Optimization of power grids in the United States, or increasing efficiency, reliability and security of the grid while reducing the cost of producing power, is a complex problem without an easy solution, but a University of Texas at Arlington researcher is hopeful that he can find a way to overcome the mathematical and physical barriers to make optimization a reality.
Ramtin Madani, an assistant professor in UTA's Electrical Engineering Department, recently was awarded a $325,000 grant from the National Science Foundation to develop massively scalable computational methods for power scheduling. Ali Davoudi, an associate professor in the department, is the co-principal investigator.

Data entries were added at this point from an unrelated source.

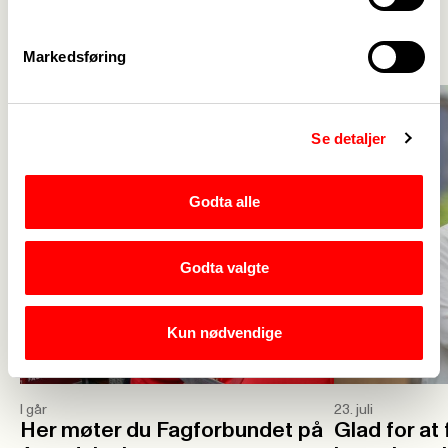
Se alle
->
Markedsføring
Se detaljer
Godta alle
Godta valgte
Kun nødvendige
I går
23. juli
Her møter du Fagforbundet på
Glad for at f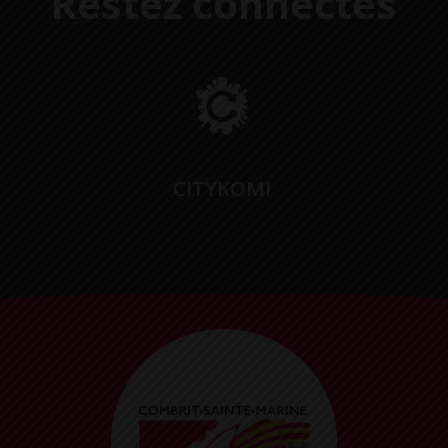
Restez connectés
CITYKOMI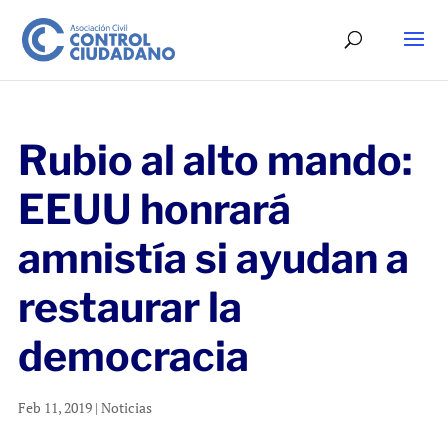
Rubio al alto mando:
EEUU honrará
amnistía si ayudan a
restaurar la
democracia
Feb 11, 2019
|
Noticias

Operating and upgrading the existing infrastructure is very expensive and ongoing debates between academia and industry have resulted in software that has not been upgraded for decades. However, both groups have shifted efforts toward software modernization in recent years. Optimization focuses on efficiency in producing and distributing power, security and reliability so that consumers aren't hit with massive blackouts or cascading failures.
Upgrading the nation's power grids is an area that has been stressed by the National Academy of Engineers and the Federal Energy Regulatory Commission. The U.S. Department of Energy, National Science Foundation and others have dedicated resources to optimizing the grid.
The biggest challenge to optimization is scalability because even in the smallest grid, it is difficult to find a system to route power, find the proper on/off switches and determine what generators should operate the following day in the most efficient way possible. In fact, the number of possible solutions for any specific problem outnumbers current computational power.
Madani and Davoudi will cast the problems in a common math language called optimization theory, which will allow them to look at all of the problems from a common standpoint. From there, they will develop and introduce algorithmic tools and techniques to address those problems through optimization theory and mathematical programming. Finally, they will leverage those tools and techniques to address practical, everyday problems in the area of power systems.
"Optimization will reduce the cost of producing power. If done correctly, it will save billions of dollars annually, which is why it is so important to find a solution," Madani said.
"It's very difficult because the physical laws that govern the flow of electricity are massively simplified in current models, which aren't working and have been in place since 1962."
Another benefit of optimization is that it will give operators more options for renewable energy, which is currently unpredictable and not reliable for long-term use. However, a better algorithm and an optimized system would allow for greater use of renewable energy sources and lessen greenhouse emissions.
Madani and Davoudi's research is an example of Global Environmental Impact, a theme of UTA's Strategic Plan 2020, said Electrical Engineering Department Chair Jonathan Bredow.
"Efficient power distribution and energy grids have long been a research strength at UTA, and this new grant will address a crucial component of how our national energy infrastructure is used and managed in the future," Bredow said.